The most controversial change involves duty hours. Currently residents may work no more than 80 hours per week and no more than 24 hours continuously (plus up to six additional hours for transfer of patient care). The new rules will put interns—first-year residents—into a separate category. They can still work up to 80 hours but their shifts must end after 16 hours with no extra time for transfer of care. Interns at Yale are already barred from moonlighting.

Rosemarie L. Fisher, M.D., HS ’75, professor of medicine and pediatrics, and associate dean of graduate medical education, sat on the 16-person ACGME task force that devised the new rules. “I’m getting things thrown at me,” she said, “like ‘Why did you do this?’ ”

The answer, she said, is based on the intersection of two factors: the interns’ minimal level of training and growing evidence of problems caused by sleep deprivation.
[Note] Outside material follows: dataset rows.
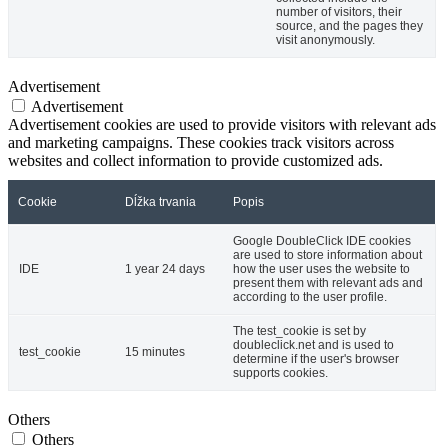
number of visitors, their
source, and the pages they
visit anonymously.
Advertisement
Advertisement
Advertisement cookies are used to provide visitors with relevant ads
and marketing campaigns. These cookies track visitors across
websites and collect information to provide customized ads.
Cookie
Dĺžka trvania
Popis
Google DoubleClick IDE cookies
are used to store information about
IDE
1 year 24 days
how the user uses the website to
present them with relevant ads and
according to the user profile.
The test_cookie is set by
doubleclick.net and is used to
test_cookie
15 minutes
determine if the user's browser
supports cookies.
Others
Others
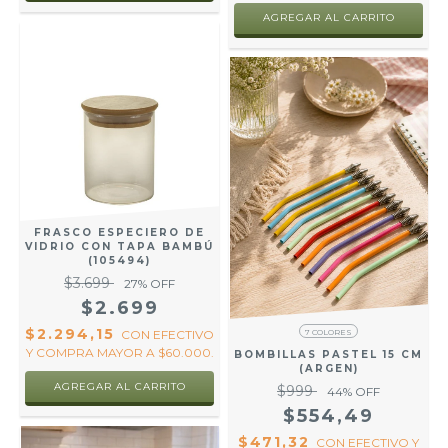
FRASCO ESPECIERO DE
VIDRIO CON TAPA BAMBÚ
(105494)
$3.699
27
% OFF
$2.699
$2.294,15
CON
EFECTIVO
7 COLORES
Y COMPRA MAYOR A $60.000.
BOMBILLAS PASTEL 15 CM
(ARGEN)
$999
44
% OFF
$554,49
$471,32
CON
EFECTIVO Y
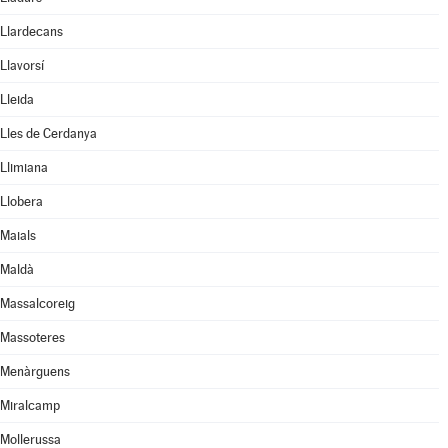
Llardecans
Llavorsí
Lleida
Lles de Cerdanya
Llimiana
Llobera
Maials
Maldà
Massalcoreig
Massoteres
Menàrguens
Miralcamp
Mollerussa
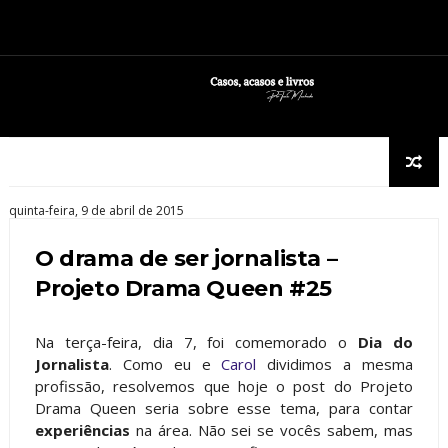
quinta-feira, 9 de abril de 2015
O drama de ser jornalista –
Projeto Drama Queen #25
Na terça-feira, dia 7, foi comemorado o
Dia do
Jornalista
. Como eu e
Carol
dividimos a mesma
profissão, resolvemos que hoje o post do Projeto
Drama Queen seria sobre esse tema, para contar
experiências
na área. Não sei se vocês sabem, mas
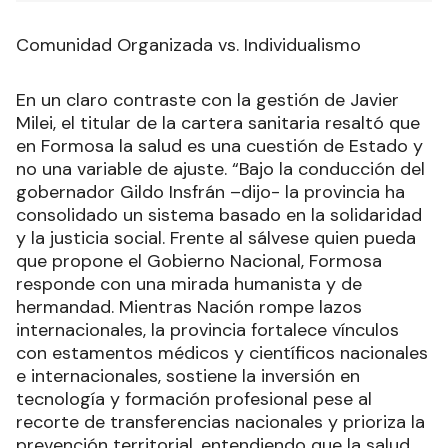
Comunidad Organizada vs. Individualismo
En un claro contraste con la gestión de Javier
Milei, el titular de la cartera sanitaria resaltó que
en Formosa la salud es una cuestión de Estado y
no una variable de ajuste. “Bajo la conducción del
gobernador Gildo Insfrán –dijo- la provincia ha
consolidado un sistema basado en la solidaridad
y la justicia social. Frente al sálvese quien pueda
que propone el Gobierno Nacional, Formosa
responde con una mirada humanista y de
hermandad. Mientras Nación rompe lazos
internacionales, la provincia fortalece vínculos
con estamentos médicos y científicos nacionales
e internacionales, sostiene la inversión en
tecnología y formación profesional pese al
recorte de transferencias nacionales y prioriza la
prevención territorial, entendiendo que la salud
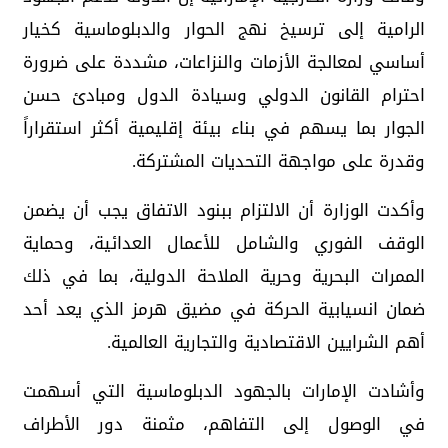
الرامية إلى ترسيخ نهج الحوار والدبلوماسية كخيار
أساسي لمعالجة الأزمات والنزاعات، مشددة على ضرورة
احترام القانون الدولي وسيادة الدول ومبادئ حسن
الجوار بما يسهم في بناء بيئة إقليمية أكثر استقراراً
وقدرة على مواجهة التحديات المشتركة.
وأكدت الوزارة أن الالتزام ببنود الاتفاق يجب أن يضمن
الوقف الفوري والشامل للأعمال العدائية، وحماية
الممرات البحرية وحرية الملاحة الدولية، بما في ذلك
ضمان انسيابية الحركة في مضيق هرمز الذي يعد أحد
أهم الشرايين الاقتصادية والتجارية العالمية.
وأشادت الإمارات بالجهود الدبلوماسية التي أسهمت
في الوصول إلى التفاهم، مثمنة دور الأطراف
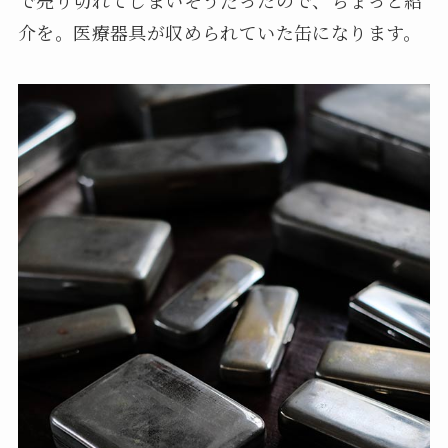
介を。医療器具が収められていた缶になります。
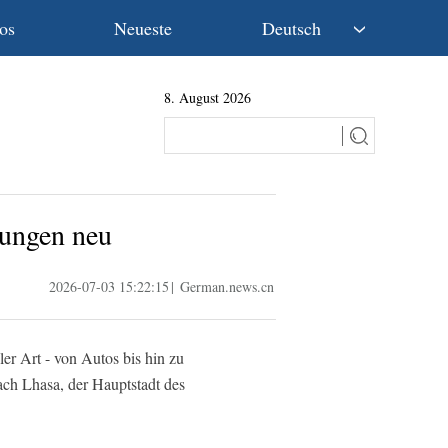
os
Neueste
Deutsch
中文
8. August 2026
English
Español
Français
Русский
عربى
nungen neu
日本語
한국어
2026-07-03 15:22:15
|
German.news.cn
Deutsch
Português
er Art - von Autos bis hin zu
ach Lhasa, der Hauptstadt des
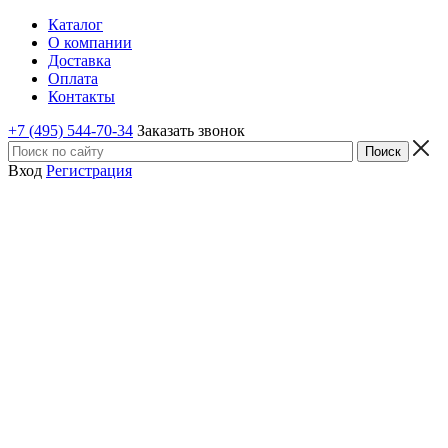
Каталог
О компании
Доставка
Оплата
Контакты
+7 (495) 544-70-34
Заказать звонок
Вход
Регистрация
Sleep deprivation among interns has been linked to errors in patient care and medication administration, as well as to car accidents after long shifts. Extreme fatigue also hinders the ability to learn. “All of us on this task force believe we need graduated responsibility for patient care,” said Fisher, “and to do that we need to have the least trained, least competent people get more time off initially to learn and to get enough sleep so they’re not impaired.”

Others aren’t so sure. Peter Herbert, M.D. ’67, chief of staff and senior vice president for medical affairs at Yale-New Haven Hospital (YNHH), said, “My major concern is that this may diminish the quality of the interns’ education and put them a little farther behind at the end of a year. Their perception of the overall course of illness obviously changes when they see less of it.” Moreover, Herbert said, they are not considered the key decision makers at any time of day—that role is for attendings and senior residents. “We’ll do our best to ensure that their education is as complete as possible, but there’s no substitute for being in the hospital.”

Jason Ackerman, M.D., one of Yale’s current 170 interns, questions the notion that cutting interns’ hours will prevent mistakes. “If the reasoning is that you make poor decisions after so many hours of not sleeping,” he said, “it makes more sense to cap the hours of the senior resident, who ultimately makes the decisions and needs to be more rested and alert than the intern.”

But like Fisher, Ackerman believes that experience can make a difference when fighting fatigue. When facing a medical situation, interns must go through a mental checklist—a task more difficult when exhausted but second nature with experience. He also agrees that more rest could improve learning. “At the end of a 30-hour call shift, it really is hard to absorb anything, no matter what the lecture or teaching point is.”

Another concern is that as interns work fewer hours, there will be more patient handoffs. “We know handoffs between team members always increase error rates,” said Asghar Rastegar, M.D., professor of medicine.

That’s where another new rule comes in. As of July 1, a supervising physician must now be physically present or immediately available within the hospital to help ensure safe handoffs and patient care by interns. Fisher believes that this close supervision will also enhance the interns’ education. Herbert notes that Yale-New Haven already has intricate protocols and electronic systems for handoffs, established in response to rule changes mandated in 2003.

Although the interns’ reduced hours must be filled by other personnel, Herbert doesn’t foresee a big increase in spending—again because of Yale’s response to the 2003 rules, which included expanding Yale-New Haven’s Hospitalist Service by bringing in dozens of physicians, physician assistants, and nurse practitioners.

Other changes in response to the rules are in the planning stages, according to Herbert, Fisher, and Rastegar. “The interns are understandably anxious,” said Rastegar, “partly because the devil you know is better than the one you don’t. But I think things will settle down. And the bottom line is that we are not going to negotiate on the mission and our goals.”